Господин Y. Ты, стало быть, органически не можешь украсть и на этом основании, вероятно, считаешь себя очень добродетельным.

Господин X. Нет. Я просто не могу заставить себя украсть, точно так же, как другие не могут побороть в себе желания совершить кражу. Поэтому тут нет никакой добродетели. Вся разница в том, что я не могу это сделать, а он не может этого не сделать. Ты, я думаю, понимаешь, что у меня нет недостатка в желании обладать этим золотом. Но если ты меня спросишь, почему я его не возьму себе, то я тебе отвечу: не могу! Я не могу! Следовательно, это слабость, а слабость не может быть добродетелью. Так-то! Запирает ларец.

На небо набежали тучи. Ландшафт за окном постепенно темнеет. В комнате тоже становится не так светло. Освещение такое, как бывает перед началом грозы.

Господин X. Как душно! Я уверен, что будет гроза!

Господин Y встает и закрывает окно и дверь.

Господин X. Разве ты боишься грозы?

Господин Y. Вообще надо быть всегда осторожным.

Опять садятся за стол.

Господин X. А все-таки ты курьезный субъект! Две недели тому назад ты свалился сюда, как снег на голову, представился мне, как американец, переселившийся сюда из Швеции и собирающий теперь насекомых для какого-то маленького музея…

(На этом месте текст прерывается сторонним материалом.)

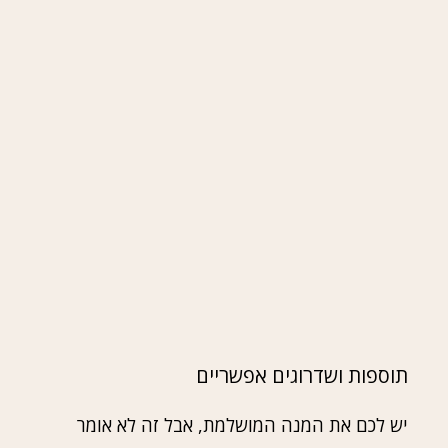
תוספות ושדרוגים אפשריים
יש לכם את המנה המושלמת, אבל זה לא אומר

Господин Y. Пожалуйста, оставим этот разговор!..

Господин X. Вот-вот! Ты всегда повторяешь ту же фразу каждый раз, как мне надоест говорить всё только о себе и я вздумаю поинтересоваться тем, что касается тебя. Может быть, ты и завоевал так скоро мою симпатию тем, что давал мне возможность без конца говорить о себе. Мы ведь сразу почувствовали себя старыми знакомыми. У тебя не было в характере ни острых углов, на которые я мог бы напороться, ни колючих иголок, о которые я мог бы уколоться. Во всём твоем существе было что-то мягкое, ты обнаружил столько чуткости и деликатности, что я сразу признал в тебе очень благовоспитанного человека. Ты оказался великолепным сожителем, ты не шумел, когда возвращался поздно вечером домой, ты не поднимал суеты по утрам, когда вставал раньше меня, ты не обращал внимания на мелочи, ты всегда уступал мне там, где я не желал уступать, словом, ты был олицетворением обходительности. И, тем не менее, мне иногда кажется, что ты был слишком уступчив, слишком скромен и чересчур тих, так что я даже не раз задавал себе вопрос, насколько всё это искренно. В самом деле, ты так осторожен и боязлив, что мне иногда кажется, что в тебе есть что-то двойственное, что ты не тот человек, за которого ты себя выдаешь. И знаешь ли, что, когда я вот так сижу перед тобой и рассматриваю в зеркало твою спину, то мне кажется, что передо мной два разных человека.